*DIRECTIONS FOR THIS TASK*. Please copy the travel account from "Deep discussions were" up to and including "truck with supplies.", substituting "reindeer" for each "caribou".

*PAGE EXCERPT*.
- - -

Deep discussions were put on hold as the the rumbling in our bellies sent us on a quest to find a restaurant before we hit the bush!
All of these prized buck caribou antlers were shot by one inuit kid, who shot his first caribou when he was three according to a proud dad that scurried to load up his truck with supplies.
Our "five minute" walk to the Bayside Restaurant became fifteen as we kept hoping the next building would be the restaurant. The fractured ice, stacked up on the shore reminded me of the knots in my stomach. Finally the church-going proprietors of the "Empress Restaurant" as they shuttered their restaurant gave us the courage to walk two more doors down to the Bayside restaurant.
Inside, hot tea thawed us out as I waited for a halibut sandwich and Paul set his eyes on blueberry pancakes and fueled stories of survival in cold places. In the end the stories came back around and I was telling Paul about my time in Bangledesh, where on a layover the customs officials had taken our passports. We were all put up in hotels for the night. The following day, Heather and I wanted to explore the neighborhood. We went out with an open mind, soon a small crowd was following us around, wondering what we were up too. One man offered to show us his home and his family. We followed him back to this shanty shack were we meet "babu" and his wife. His wife grasped "babu" as I took a portrait of them with the light sweeping through the doorway across their faces. The father, not wanting to offend his guests motioned for us to follow him to the tea stand so thjat he could get us some tea and biscuits. The average income of a bangledeshi is about one dollar a day, and he wanted to buy us tea and a snack. I wouldn't have it, so I paid for the tea and biscuits... Paul and I shared some other stories based on the theme of "fast friends". We both had encountered local people in whatever country who wanted to please us so bad that when we asked if we were going the right direction they would reply: YES. When in fact it would be the wrong way. They wanted to please us so bad that they would rather mislead then disappoint you. But do they consider it misleading? They think that they are doing you a favor by keeping you happy for the time being, the last thing they want to do is make you unhappy. Shades of grey overlapping and meshing to create an image... now turn it around... what do you see? What does the person next to you see?

- - -

(Dataset entries)

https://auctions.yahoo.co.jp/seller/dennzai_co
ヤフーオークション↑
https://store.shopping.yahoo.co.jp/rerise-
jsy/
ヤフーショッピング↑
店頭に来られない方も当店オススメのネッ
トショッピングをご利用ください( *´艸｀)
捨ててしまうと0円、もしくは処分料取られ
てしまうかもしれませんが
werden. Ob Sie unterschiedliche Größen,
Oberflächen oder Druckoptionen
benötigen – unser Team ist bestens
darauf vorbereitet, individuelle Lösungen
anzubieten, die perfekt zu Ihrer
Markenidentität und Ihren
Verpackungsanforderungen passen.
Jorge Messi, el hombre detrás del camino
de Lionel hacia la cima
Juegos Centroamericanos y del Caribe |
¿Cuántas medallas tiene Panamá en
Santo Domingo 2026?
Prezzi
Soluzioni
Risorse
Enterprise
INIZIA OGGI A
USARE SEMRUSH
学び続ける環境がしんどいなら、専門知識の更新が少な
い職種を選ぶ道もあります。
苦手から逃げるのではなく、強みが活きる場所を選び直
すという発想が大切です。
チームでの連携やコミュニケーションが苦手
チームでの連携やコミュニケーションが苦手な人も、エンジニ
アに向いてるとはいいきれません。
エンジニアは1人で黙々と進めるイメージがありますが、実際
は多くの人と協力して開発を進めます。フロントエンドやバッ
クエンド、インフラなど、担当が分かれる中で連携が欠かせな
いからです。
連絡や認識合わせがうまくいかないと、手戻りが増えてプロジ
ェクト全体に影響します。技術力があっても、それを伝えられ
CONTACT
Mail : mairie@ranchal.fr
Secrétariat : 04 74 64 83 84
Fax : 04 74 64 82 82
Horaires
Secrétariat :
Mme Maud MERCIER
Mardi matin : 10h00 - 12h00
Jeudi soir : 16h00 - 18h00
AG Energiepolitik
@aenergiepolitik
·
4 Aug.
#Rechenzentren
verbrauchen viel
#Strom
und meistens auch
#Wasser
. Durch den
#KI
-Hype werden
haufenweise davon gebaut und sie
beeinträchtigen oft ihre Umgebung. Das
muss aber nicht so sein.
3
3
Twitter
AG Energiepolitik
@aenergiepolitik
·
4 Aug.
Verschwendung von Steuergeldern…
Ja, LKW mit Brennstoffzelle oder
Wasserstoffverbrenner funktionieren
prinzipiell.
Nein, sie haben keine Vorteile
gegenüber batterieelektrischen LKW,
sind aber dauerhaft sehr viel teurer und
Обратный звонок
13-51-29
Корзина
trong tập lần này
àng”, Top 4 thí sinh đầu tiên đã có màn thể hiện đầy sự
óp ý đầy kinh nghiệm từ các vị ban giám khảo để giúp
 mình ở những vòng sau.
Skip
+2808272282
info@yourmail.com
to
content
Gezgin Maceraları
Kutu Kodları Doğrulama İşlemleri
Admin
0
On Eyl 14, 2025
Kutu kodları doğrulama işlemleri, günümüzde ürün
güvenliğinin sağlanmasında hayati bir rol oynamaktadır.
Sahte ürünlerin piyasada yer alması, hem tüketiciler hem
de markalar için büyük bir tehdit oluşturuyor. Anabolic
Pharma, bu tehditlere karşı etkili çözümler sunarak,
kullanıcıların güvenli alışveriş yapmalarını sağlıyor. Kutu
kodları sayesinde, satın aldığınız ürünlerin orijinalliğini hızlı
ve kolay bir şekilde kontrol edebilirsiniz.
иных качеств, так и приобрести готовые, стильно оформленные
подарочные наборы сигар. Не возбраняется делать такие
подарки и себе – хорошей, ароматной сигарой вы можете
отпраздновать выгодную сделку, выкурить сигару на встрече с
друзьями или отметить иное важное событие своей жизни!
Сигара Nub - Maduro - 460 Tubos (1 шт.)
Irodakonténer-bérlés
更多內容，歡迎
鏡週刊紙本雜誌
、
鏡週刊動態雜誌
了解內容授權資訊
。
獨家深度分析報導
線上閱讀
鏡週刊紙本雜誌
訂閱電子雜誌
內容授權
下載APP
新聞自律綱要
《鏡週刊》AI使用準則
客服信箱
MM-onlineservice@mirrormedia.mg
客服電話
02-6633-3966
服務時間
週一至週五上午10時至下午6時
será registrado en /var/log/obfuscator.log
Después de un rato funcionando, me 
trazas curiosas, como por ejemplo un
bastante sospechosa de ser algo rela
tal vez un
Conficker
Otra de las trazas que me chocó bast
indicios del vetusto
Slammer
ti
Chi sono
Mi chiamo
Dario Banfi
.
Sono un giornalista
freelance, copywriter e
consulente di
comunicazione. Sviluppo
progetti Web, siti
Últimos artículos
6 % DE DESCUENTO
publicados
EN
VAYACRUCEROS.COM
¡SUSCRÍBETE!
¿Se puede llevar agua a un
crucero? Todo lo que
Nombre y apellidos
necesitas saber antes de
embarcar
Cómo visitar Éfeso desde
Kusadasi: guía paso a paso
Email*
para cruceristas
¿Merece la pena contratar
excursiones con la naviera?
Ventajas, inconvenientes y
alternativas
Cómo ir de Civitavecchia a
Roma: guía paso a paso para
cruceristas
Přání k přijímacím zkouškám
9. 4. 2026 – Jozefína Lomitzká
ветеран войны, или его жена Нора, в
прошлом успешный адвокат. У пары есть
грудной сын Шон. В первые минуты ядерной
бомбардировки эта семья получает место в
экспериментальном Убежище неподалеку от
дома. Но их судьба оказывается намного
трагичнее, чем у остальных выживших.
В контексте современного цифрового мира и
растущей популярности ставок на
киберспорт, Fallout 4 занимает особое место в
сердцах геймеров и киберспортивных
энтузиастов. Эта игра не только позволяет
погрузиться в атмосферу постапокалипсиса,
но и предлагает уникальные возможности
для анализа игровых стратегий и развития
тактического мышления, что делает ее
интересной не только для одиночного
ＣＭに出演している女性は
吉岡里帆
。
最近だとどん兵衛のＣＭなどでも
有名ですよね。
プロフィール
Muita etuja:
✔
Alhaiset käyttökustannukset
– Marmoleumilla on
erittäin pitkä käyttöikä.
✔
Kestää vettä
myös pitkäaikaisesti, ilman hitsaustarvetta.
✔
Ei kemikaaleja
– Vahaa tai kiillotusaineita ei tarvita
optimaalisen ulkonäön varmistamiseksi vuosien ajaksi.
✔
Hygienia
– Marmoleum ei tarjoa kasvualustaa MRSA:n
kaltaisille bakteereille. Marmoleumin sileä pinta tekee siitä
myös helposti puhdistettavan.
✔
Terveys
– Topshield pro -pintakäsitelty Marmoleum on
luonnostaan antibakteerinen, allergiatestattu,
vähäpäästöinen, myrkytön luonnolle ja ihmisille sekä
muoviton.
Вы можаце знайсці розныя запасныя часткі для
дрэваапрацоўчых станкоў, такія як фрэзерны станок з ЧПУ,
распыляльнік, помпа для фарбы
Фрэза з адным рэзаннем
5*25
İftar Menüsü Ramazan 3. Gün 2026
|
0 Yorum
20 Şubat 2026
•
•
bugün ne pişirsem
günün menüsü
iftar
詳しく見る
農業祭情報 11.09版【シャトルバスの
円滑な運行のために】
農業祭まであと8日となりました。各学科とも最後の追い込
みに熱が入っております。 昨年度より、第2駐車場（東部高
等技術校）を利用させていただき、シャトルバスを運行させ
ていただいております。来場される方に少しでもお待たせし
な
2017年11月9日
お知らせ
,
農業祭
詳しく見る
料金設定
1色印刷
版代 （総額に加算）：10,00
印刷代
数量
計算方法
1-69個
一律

- - -

*PROBLEM SOLUTION*.
Deep discussions were put on hold as the the rumbling in our bellies sent us on a quest to find a restaurant before we hit the bush!
All of these prized buck reindeer antlers were shot by one inuit kid, who shot his first reindeer when he was three according to a proud dad that scurried to load up his truck with supplies.